La quarantena che stiamo vivendo attualmente, e la conseguente convivenza genitori-figli, quasi incessante, può far emergere dinamiche familiari nascoste.
Il passare la stragrande maggioranza del nostro tempo in casa può farci nascere l’esigenza di sentirci collegati al mondo esterno attraverso la condivisione nei social di foto e video che ritraggono noi e i nostri familiari.
Già precedentemente, dalla diffusione dei social-media, si è sempre più affermata la tendenza del cosiddetto Shareting.
La parora sharenting è un anglicismo che deriva dalla parola share, che significa “condividere” e parenting, che significa “genitorialità”.
Questo termine è stato coniato per descrivere il fenomeno riguardante l’inclinazione dei genitori a sovraesporre i bambini e gli adolescenti sulle piattaforme digitali.
La pubblicazione di post con le foto dei propri figli non avviene una volta ogni tanto, ma è l’abitudine a farlo in maniera ripetitiva e compulsiva: il problema legato allo sharenting, insomma, non è condividere in sé, ma l’incapacità di stabilire i confini, di sapere cosa e quanto condividere.
Lo sharenting può essere dannoso per diversi motivi:
- Perdita della privacy. L’identità digitale che creiamo condividendo diversi contenuti sui nostri figli rischia di dare in pasto alla rete la loro privacy.
- Cyberbullismo.
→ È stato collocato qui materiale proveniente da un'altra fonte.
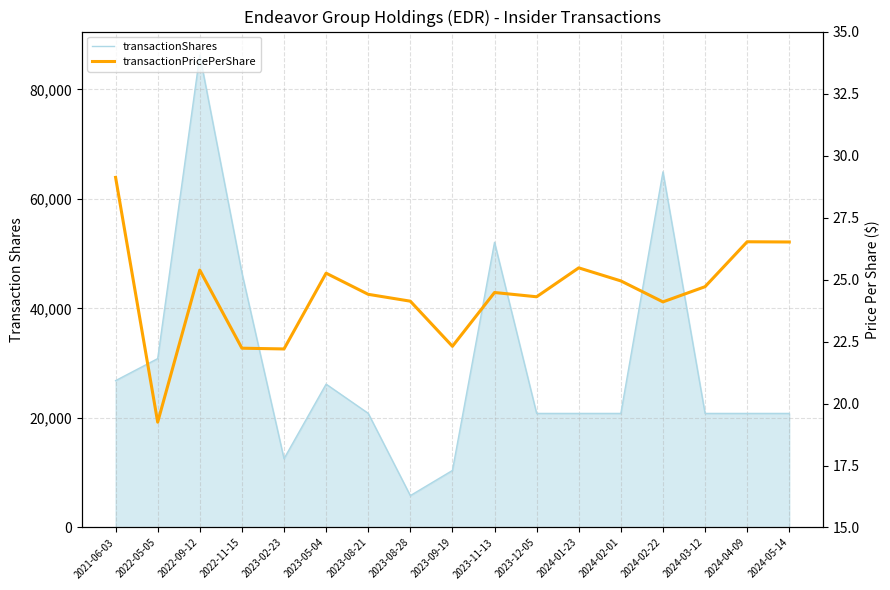

What is the approximate value of transactionShares at 2023-02-23?

12562.0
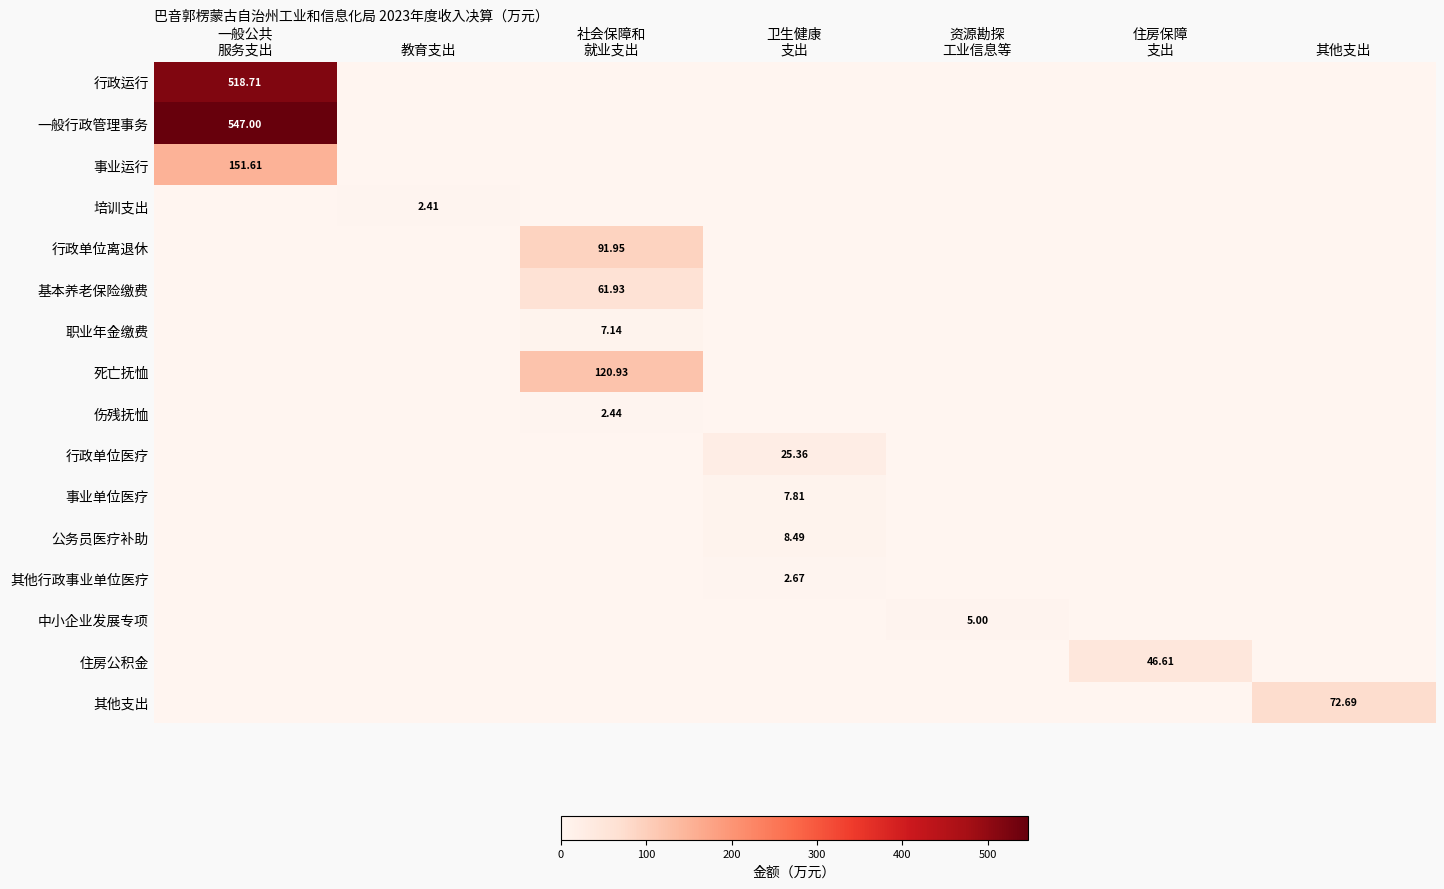

Which label corresponds to the smallest value in the chart?

教育支出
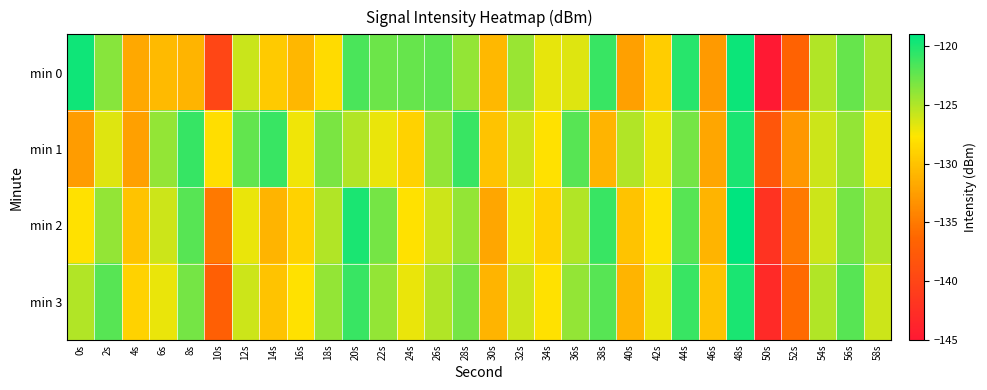

Which series changed the most between 0s and 4s?

min 0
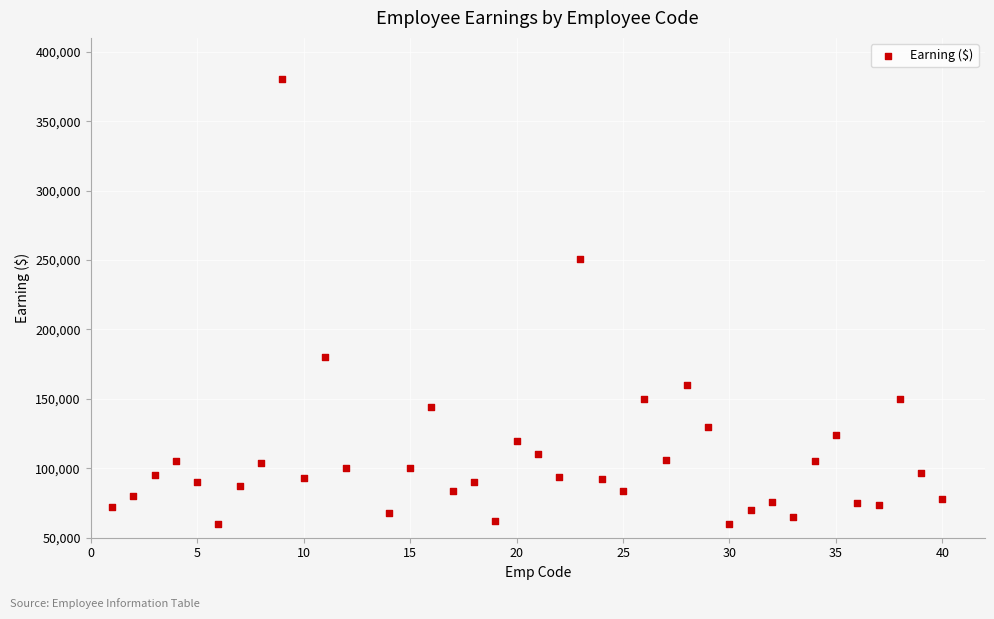

What is the range of Y values (max minus min)?

320050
Attraverso la condivisione, rischiamo inconsapevolmente di favorire molestie o intimidazioni online, in quanto facilitiamo l’accesso alle nostre informazioni e a quelle dei nostri figli.
- I bambini potrebbero diventare bersagli di frodi per via dei dati presenti in rete.
Lo sharenting si ripercuote anche sulla vita emotiva dei bambini. Nella maggior parte dei casi vengono pubblicate informazioni su di loro senza nemmeno consultarli.
Oltre a non rispettare un principio etico, rischiamo di causare danni in futuro. Da grandi e consapevoli, potrebbero non essere d’accordo o sentirsi feriti, offesi o irritati per quanto pubblicato. Anche se le reazioni potrebbero non essere per forza negative, bisogna comunque tenerne conto.
Dovrebbe, dunque, preferirsi, il ritorno al dialogo genitore-figlio e gettare le basi per un rapporto solido e reale piuttosto che virtuale.